Muriel Lucantis, Urtzi Errazkin Telleria

Nous aussi voulons parler de la violence au passé

Murielle Lucantis et Urtzi Errazkin représentant Etxerat. © Etxerat
Murielle Lucantis et Urtzi Errazkin représentant Etxerat. © Etxerat

En cette période très particulière, et notamment après l’annonce le 3 mai par ETA de sa démobilisation et la Conférence Internationale d’Arnaga, de nombreux acteurs du processus ont salué ces avancées historiques, certains se félicitant de “la fin de la violence”.

Nous sommes conscients de l’importance des pas réalisés. Nous aussi rêvons d’une paix véritable. Mais tout un volet de la violence est toujours bien en place, celle qui n’a jamais fait la Une des médias, celle que nous et nos proches emprisonnés ou en exil vivons au quotidien.

La violence de la dispersion et de l’éloignement, qui nous jette sur les routes chaque semaine, faisant de nous les prochaines potentielles victimes ; qui détruit peu à peu les plus âgés et les plus fragiles d’entre nous ; qui empêche les plus jeunes d’avoir les relations familiales et le repos indispensables à leur équilibre ; qui nous exténue et qui nous ruine (dernier accident dû à la dispersion le 2 avril dernier sur la route de la prison d’Arles).

La violence carcérale, et les conditions de détention indignes dans un grand nombre de prisons françaises et espagnoles ; l’assurance de tomber malade pour ceux qui sont en bonne santé, l’impossibilité de se soigner correctement pour les autres ; le risque élevé de mourir en prison, la plus terrible angoisse des familles, qui s’est concrétisée à plusieurs reprises ces derniers mois*.

La violence judiciaire et administrative, les très longues peines, les refus systématiques d’utiliser les possibilités offertes par la loi ; refus de libérer les prisonniers malades : 22 prisonniers politiques basques sont gravement malades, dont Ibon Fernandez Iradi à Lannemezan ; refus de libérations conditionnelles qui auraient pu être accordées depuis de longues années déjà.

La violence d’une vie entière en prison, pour un homme ou une femme, pour sa famille et ses amis aussi. Chacun peut se rappeler facilement où il était il y a 28 ans. Qui peut imaginer ces 28 années dans une cellule ? Qui peut imaginer, pour les familles, 28 années de voyages, d’angoisse, de tension permanente ?

Jakes Esnal, Xistor Haranburu, Ion et Unai Parot sont emprisonnés depuis plus de 28 ans, les trois premiers dans l’État français où ils ont été condamnés à la perpétuité avec des peines de sûreté allant de 15 à 18 ans.
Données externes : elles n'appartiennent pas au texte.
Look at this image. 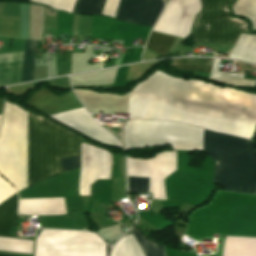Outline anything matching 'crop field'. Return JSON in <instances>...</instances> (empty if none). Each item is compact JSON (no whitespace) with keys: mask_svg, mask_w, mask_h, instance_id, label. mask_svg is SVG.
<instances>
[{"mask_svg":"<svg viewBox=\"0 0 256 256\" xmlns=\"http://www.w3.org/2000/svg\"><path fill=\"white\" fill-rule=\"evenodd\" d=\"M220 60L214 59L211 76L213 80L238 86H254L256 81L243 80V75L218 72Z\"/></svg>","mask_w":256,"mask_h":256,"instance_id":"10","label":"crop field"},{"mask_svg":"<svg viewBox=\"0 0 256 256\" xmlns=\"http://www.w3.org/2000/svg\"><path fill=\"white\" fill-rule=\"evenodd\" d=\"M125 148L172 144L173 150H202L200 128L182 124L129 119L124 126ZM203 151L214 161V182L224 190L255 194L256 149L245 139L203 132Z\"/></svg>","mask_w":256,"mask_h":256,"instance_id":"3","label":"crop field"},{"mask_svg":"<svg viewBox=\"0 0 256 256\" xmlns=\"http://www.w3.org/2000/svg\"><path fill=\"white\" fill-rule=\"evenodd\" d=\"M80 137L27 112V187L62 172L58 158L79 155ZM0 173L26 188V112L6 103L0 133Z\"/></svg>","mask_w":256,"mask_h":256,"instance_id":"2","label":"crop field"},{"mask_svg":"<svg viewBox=\"0 0 256 256\" xmlns=\"http://www.w3.org/2000/svg\"><path fill=\"white\" fill-rule=\"evenodd\" d=\"M79 158H80V156L63 158V159H59V160L61 162L63 170L65 171V170L79 167Z\"/></svg>","mask_w":256,"mask_h":256,"instance_id":"23","label":"crop field"},{"mask_svg":"<svg viewBox=\"0 0 256 256\" xmlns=\"http://www.w3.org/2000/svg\"><path fill=\"white\" fill-rule=\"evenodd\" d=\"M23 52L11 53L9 84L20 82ZM10 53L0 54V85L8 84Z\"/></svg>","mask_w":256,"mask_h":256,"instance_id":"7","label":"crop field"},{"mask_svg":"<svg viewBox=\"0 0 256 256\" xmlns=\"http://www.w3.org/2000/svg\"><path fill=\"white\" fill-rule=\"evenodd\" d=\"M170 77L156 71L129 95L130 118L163 120ZM224 87L171 78L164 120L216 131ZM256 130V95L225 90L218 132L245 138Z\"/></svg>","mask_w":256,"mask_h":256,"instance_id":"1","label":"crop field"},{"mask_svg":"<svg viewBox=\"0 0 256 256\" xmlns=\"http://www.w3.org/2000/svg\"><path fill=\"white\" fill-rule=\"evenodd\" d=\"M36 40H26L21 82L32 80Z\"/></svg>","mask_w":256,"mask_h":256,"instance_id":"14","label":"crop field"},{"mask_svg":"<svg viewBox=\"0 0 256 256\" xmlns=\"http://www.w3.org/2000/svg\"><path fill=\"white\" fill-rule=\"evenodd\" d=\"M72 13L76 0H31Z\"/></svg>","mask_w":256,"mask_h":256,"instance_id":"19","label":"crop field"},{"mask_svg":"<svg viewBox=\"0 0 256 256\" xmlns=\"http://www.w3.org/2000/svg\"><path fill=\"white\" fill-rule=\"evenodd\" d=\"M16 210V194L0 205V235L8 236L10 223Z\"/></svg>","mask_w":256,"mask_h":256,"instance_id":"11","label":"crop field"},{"mask_svg":"<svg viewBox=\"0 0 256 256\" xmlns=\"http://www.w3.org/2000/svg\"><path fill=\"white\" fill-rule=\"evenodd\" d=\"M16 193L15 189L0 176V203Z\"/></svg>","mask_w":256,"mask_h":256,"instance_id":"22","label":"crop field"},{"mask_svg":"<svg viewBox=\"0 0 256 256\" xmlns=\"http://www.w3.org/2000/svg\"><path fill=\"white\" fill-rule=\"evenodd\" d=\"M105 0H77L73 13L100 15ZM162 0H120L115 19L144 26H153Z\"/></svg>","mask_w":256,"mask_h":256,"instance_id":"5","label":"crop field"},{"mask_svg":"<svg viewBox=\"0 0 256 256\" xmlns=\"http://www.w3.org/2000/svg\"><path fill=\"white\" fill-rule=\"evenodd\" d=\"M111 256H144L140 247L138 246L132 235L120 239L114 249Z\"/></svg>","mask_w":256,"mask_h":256,"instance_id":"12","label":"crop field"},{"mask_svg":"<svg viewBox=\"0 0 256 256\" xmlns=\"http://www.w3.org/2000/svg\"><path fill=\"white\" fill-rule=\"evenodd\" d=\"M51 92V91H50ZM47 89H41L38 92L34 93L27 104L40 109L55 98L52 93H50Z\"/></svg>","mask_w":256,"mask_h":256,"instance_id":"18","label":"crop field"},{"mask_svg":"<svg viewBox=\"0 0 256 256\" xmlns=\"http://www.w3.org/2000/svg\"><path fill=\"white\" fill-rule=\"evenodd\" d=\"M52 117L91 137L120 146L118 141L95 122L84 108L52 115Z\"/></svg>","mask_w":256,"mask_h":256,"instance_id":"6","label":"crop field"},{"mask_svg":"<svg viewBox=\"0 0 256 256\" xmlns=\"http://www.w3.org/2000/svg\"><path fill=\"white\" fill-rule=\"evenodd\" d=\"M213 59H180L174 60L172 66L179 70L210 73Z\"/></svg>","mask_w":256,"mask_h":256,"instance_id":"13","label":"crop field"},{"mask_svg":"<svg viewBox=\"0 0 256 256\" xmlns=\"http://www.w3.org/2000/svg\"><path fill=\"white\" fill-rule=\"evenodd\" d=\"M174 38L151 32L146 48L160 54L166 55Z\"/></svg>","mask_w":256,"mask_h":256,"instance_id":"15","label":"crop field"},{"mask_svg":"<svg viewBox=\"0 0 256 256\" xmlns=\"http://www.w3.org/2000/svg\"><path fill=\"white\" fill-rule=\"evenodd\" d=\"M0 17L19 18V4L0 3Z\"/></svg>","mask_w":256,"mask_h":256,"instance_id":"21","label":"crop field"},{"mask_svg":"<svg viewBox=\"0 0 256 256\" xmlns=\"http://www.w3.org/2000/svg\"><path fill=\"white\" fill-rule=\"evenodd\" d=\"M0 117H1V115H0Z\"/></svg>","mask_w":256,"mask_h":256,"instance_id":"24","label":"crop field"},{"mask_svg":"<svg viewBox=\"0 0 256 256\" xmlns=\"http://www.w3.org/2000/svg\"><path fill=\"white\" fill-rule=\"evenodd\" d=\"M228 58L240 59L256 64V35H240Z\"/></svg>","mask_w":256,"mask_h":256,"instance_id":"8","label":"crop field"},{"mask_svg":"<svg viewBox=\"0 0 256 256\" xmlns=\"http://www.w3.org/2000/svg\"><path fill=\"white\" fill-rule=\"evenodd\" d=\"M81 107L82 105L75 98V96L69 93L48 104L40 111H43L48 115H51Z\"/></svg>","mask_w":256,"mask_h":256,"instance_id":"9","label":"crop field"},{"mask_svg":"<svg viewBox=\"0 0 256 256\" xmlns=\"http://www.w3.org/2000/svg\"><path fill=\"white\" fill-rule=\"evenodd\" d=\"M231 1L201 0L203 9L192 28L194 42L234 43L241 32L247 31L245 21L229 18Z\"/></svg>","mask_w":256,"mask_h":256,"instance_id":"4","label":"crop field"},{"mask_svg":"<svg viewBox=\"0 0 256 256\" xmlns=\"http://www.w3.org/2000/svg\"><path fill=\"white\" fill-rule=\"evenodd\" d=\"M130 232L140 244L145 256H165L162 245L147 242L143 236L134 229Z\"/></svg>","mask_w":256,"mask_h":256,"instance_id":"17","label":"crop field"},{"mask_svg":"<svg viewBox=\"0 0 256 256\" xmlns=\"http://www.w3.org/2000/svg\"><path fill=\"white\" fill-rule=\"evenodd\" d=\"M130 192L147 193L148 178L129 177Z\"/></svg>","mask_w":256,"mask_h":256,"instance_id":"20","label":"crop field"},{"mask_svg":"<svg viewBox=\"0 0 256 256\" xmlns=\"http://www.w3.org/2000/svg\"><path fill=\"white\" fill-rule=\"evenodd\" d=\"M233 13L247 16L256 29V0H237L233 5Z\"/></svg>","mask_w":256,"mask_h":256,"instance_id":"16","label":"crop field"}]
</instances>
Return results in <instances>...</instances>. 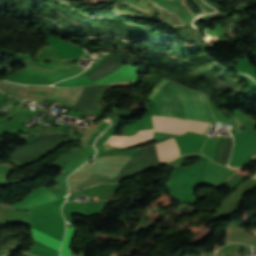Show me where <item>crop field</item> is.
Wrapping results in <instances>:
<instances>
[{"label": "crop field", "instance_id": "8a807250", "mask_svg": "<svg viewBox=\"0 0 256 256\" xmlns=\"http://www.w3.org/2000/svg\"><path fill=\"white\" fill-rule=\"evenodd\" d=\"M157 87L166 90L176 100L208 105L205 99V95L197 91L186 89L174 82L163 79L157 85ZM157 87L155 88V90L153 89L154 91L148 98L153 99L157 102L161 114L179 117V105L180 112L213 117L208 106L179 101H177V105L176 101L171 95ZM183 113H180V118L196 119L215 123L214 119L210 117Z\"/></svg>", "mask_w": 256, "mask_h": 256}, {"label": "crop field", "instance_id": "e52e79f7", "mask_svg": "<svg viewBox=\"0 0 256 256\" xmlns=\"http://www.w3.org/2000/svg\"><path fill=\"white\" fill-rule=\"evenodd\" d=\"M110 179H112V177L96 175V174H92L90 177H88L84 180H81L79 182L69 179L70 192L78 190V189L86 187V186H89V185L98 184L100 182H106Z\"/></svg>", "mask_w": 256, "mask_h": 256}, {"label": "crop field", "instance_id": "cbeb9de0", "mask_svg": "<svg viewBox=\"0 0 256 256\" xmlns=\"http://www.w3.org/2000/svg\"><path fill=\"white\" fill-rule=\"evenodd\" d=\"M253 177L256 178V175H254Z\"/></svg>", "mask_w": 256, "mask_h": 256}, {"label": "crop field", "instance_id": "3316defc", "mask_svg": "<svg viewBox=\"0 0 256 256\" xmlns=\"http://www.w3.org/2000/svg\"><path fill=\"white\" fill-rule=\"evenodd\" d=\"M156 145L162 164L174 159L168 140Z\"/></svg>", "mask_w": 256, "mask_h": 256}, {"label": "crop field", "instance_id": "f4fd0767", "mask_svg": "<svg viewBox=\"0 0 256 256\" xmlns=\"http://www.w3.org/2000/svg\"><path fill=\"white\" fill-rule=\"evenodd\" d=\"M46 43H49L54 47L61 60L80 59V55L83 53V49L52 37H50Z\"/></svg>", "mask_w": 256, "mask_h": 256}, {"label": "crop field", "instance_id": "22f410ed", "mask_svg": "<svg viewBox=\"0 0 256 256\" xmlns=\"http://www.w3.org/2000/svg\"><path fill=\"white\" fill-rule=\"evenodd\" d=\"M250 232H252V233L256 234V232H255V231H250Z\"/></svg>", "mask_w": 256, "mask_h": 256}, {"label": "crop field", "instance_id": "34b2d1b8", "mask_svg": "<svg viewBox=\"0 0 256 256\" xmlns=\"http://www.w3.org/2000/svg\"><path fill=\"white\" fill-rule=\"evenodd\" d=\"M142 71V69L133 67L131 65H124L120 69L116 70L115 72L106 75L94 82L97 84H104V83H117L123 81H133L135 80L137 75Z\"/></svg>", "mask_w": 256, "mask_h": 256}, {"label": "crop field", "instance_id": "5a996713", "mask_svg": "<svg viewBox=\"0 0 256 256\" xmlns=\"http://www.w3.org/2000/svg\"><path fill=\"white\" fill-rule=\"evenodd\" d=\"M32 228V227H31ZM32 237L59 250V247H60V241L32 228Z\"/></svg>", "mask_w": 256, "mask_h": 256}, {"label": "crop field", "instance_id": "412701ff", "mask_svg": "<svg viewBox=\"0 0 256 256\" xmlns=\"http://www.w3.org/2000/svg\"><path fill=\"white\" fill-rule=\"evenodd\" d=\"M56 198L57 197L50 190H48L46 187H43L33 191L25 199L16 204H12V206L18 209H27L31 206L53 201Z\"/></svg>", "mask_w": 256, "mask_h": 256}, {"label": "crop field", "instance_id": "ac0d7876", "mask_svg": "<svg viewBox=\"0 0 256 256\" xmlns=\"http://www.w3.org/2000/svg\"><path fill=\"white\" fill-rule=\"evenodd\" d=\"M152 118L199 124V125H207V126L212 125L211 123L197 122V121H191V120H181V119L168 118V117L157 116V115H152ZM155 119H152L154 124V131H164V132H170L176 135H181L189 130L206 134V131L209 129V127L207 126H199V125L177 123V122L155 120Z\"/></svg>", "mask_w": 256, "mask_h": 256}, {"label": "crop field", "instance_id": "28ad6ade", "mask_svg": "<svg viewBox=\"0 0 256 256\" xmlns=\"http://www.w3.org/2000/svg\"><path fill=\"white\" fill-rule=\"evenodd\" d=\"M75 229L74 228H67V233L62 245L61 249V256H70L71 250L69 249L71 239L74 235Z\"/></svg>", "mask_w": 256, "mask_h": 256}, {"label": "crop field", "instance_id": "d1516ede", "mask_svg": "<svg viewBox=\"0 0 256 256\" xmlns=\"http://www.w3.org/2000/svg\"><path fill=\"white\" fill-rule=\"evenodd\" d=\"M106 0H90V1H84L83 4H89V3H98Z\"/></svg>", "mask_w": 256, "mask_h": 256}, {"label": "crop field", "instance_id": "dd49c442", "mask_svg": "<svg viewBox=\"0 0 256 256\" xmlns=\"http://www.w3.org/2000/svg\"><path fill=\"white\" fill-rule=\"evenodd\" d=\"M84 87L78 88H59L55 87L50 98L57 99L75 105Z\"/></svg>", "mask_w": 256, "mask_h": 256}, {"label": "crop field", "instance_id": "d8731c3e", "mask_svg": "<svg viewBox=\"0 0 256 256\" xmlns=\"http://www.w3.org/2000/svg\"><path fill=\"white\" fill-rule=\"evenodd\" d=\"M26 85H16L9 82L0 81V89L17 97H23L26 92Z\"/></svg>", "mask_w": 256, "mask_h": 256}]
</instances>
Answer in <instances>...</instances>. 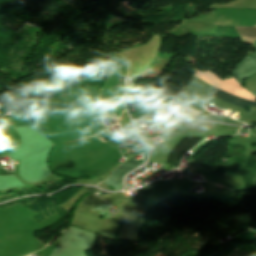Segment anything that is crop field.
I'll use <instances>...</instances> for the list:
<instances>
[{"label":"crop field","mask_w":256,"mask_h":256,"mask_svg":"<svg viewBox=\"0 0 256 256\" xmlns=\"http://www.w3.org/2000/svg\"><path fill=\"white\" fill-rule=\"evenodd\" d=\"M96 136V135H95ZM99 139V138H98ZM102 141V140H101Z\"/></svg>","instance_id":"obj_7"},{"label":"crop field","mask_w":256,"mask_h":256,"mask_svg":"<svg viewBox=\"0 0 256 256\" xmlns=\"http://www.w3.org/2000/svg\"><path fill=\"white\" fill-rule=\"evenodd\" d=\"M256 95V91L253 92Z\"/></svg>","instance_id":"obj_6"},{"label":"crop field","mask_w":256,"mask_h":256,"mask_svg":"<svg viewBox=\"0 0 256 256\" xmlns=\"http://www.w3.org/2000/svg\"><path fill=\"white\" fill-rule=\"evenodd\" d=\"M254 73H256V53L251 58L247 57L238 63V67L232 72L234 78L240 84L246 76Z\"/></svg>","instance_id":"obj_3"},{"label":"crop field","mask_w":256,"mask_h":256,"mask_svg":"<svg viewBox=\"0 0 256 256\" xmlns=\"http://www.w3.org/2000/svg\"><path fill=\"white\" fill-rule=\"evenodd\" d=\"M241 39H256V28L235 26Z\"/></svg>","instance_id":"obj_5"},{"label":"crop field","mask_w":256,"mask_h":256,"mask_svg":"<svg viewBox=\"0 0 256 256\" xmlns=\"http://www.w3.org/2000/svg\"><path fill=\"white\" fill-rule=\"evenodd\" d=\"M140 164L141 163L133 159L123 163L107 180L104 181V183L113 187L115 190H121L123 185V176Z\"/></svg>","instance_id":"obj_2"},{"label":"crop field","mask_w":256,"mask_h":256,"mask_svg":"<svg viewBox=\"0 0 256 256\" xmlns=\"http://www.w3.org/2000/svg\"><path fill=\"white\" fill-rule=\"evenodd\" d=\"M200 139L201 137H181L180 140L178 139V143L167 157L165 163L175 167L179 166L183 154L195 146Z\"/></svg>","instance_id":"obj_1"},{"label":"crop field","mask_w":256,"mask_h":256,"mask_svg":"<svg viewBox=\"0 0 256 256\" xmlns=\"http://www.w3.org/2000/svg\"><path fill=\"white\" fill-rule=\"evenodd\" d=\"M211 95L221 98V99H224V100H227L229 102L244 106V107H246V106L256 107V102H253V101H250V100L238 97V96L231 95V94L224 92L220 89H217L215 87L213 88Z\"/></svg>","instance_id":"obj_4"}]
</instances>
Bien qu’ils remplissent tous les critères prévus par la loi, la conditionnelle leur est systématiquement refusée. Ils pourraient être libres depuis dix ans déjà.

Tous les prétextes utilisés jusqu’à aujourd’hui ont disparu. Nous ne demandons aucune contrepartie, aucun privilège. Nous demandons le respect de nos droits, et de ceux de nos proches en prison ou en exil, jusqu’à leur retour chez eux, chez nous. Nous demandons une véritable justice, et non la politique de vengeance que nous connaissons jusqu’à maintenant. Nous demandons, nous aussi, l’occasion de parler de la violence au passé.

Nous savons que le chemin est ardu, et que les fruits de tout le travail déjà réalisé ne se concrétiseront qu’avec une forte poussée populaire. C’est pourquoi Etxerat se joint à la dynamique “Pas un jour de plus !” menée par le Collectif Bagoaz, particulièrement à l’appel à la manifestation du 16 juin à Bayonne, et transmet à la société entière cet appel urgent.

Pas un jour de plus ! Nous les voulons vivants et à la maison !

 

* Depuis le 8 avril 2017, trois prisonniers et un exilé politiques basques sont morts : Kepa del Hoyo, 47 ans et Xabier Rey Urmeneta, 38 ans, dans des prisons espagnoles ; Belen Gonzalez Peñalba, 59 ans, en prison atténuée pour maladie grave ; Javier Perez de Nanclares, 59 ans, au Mexique.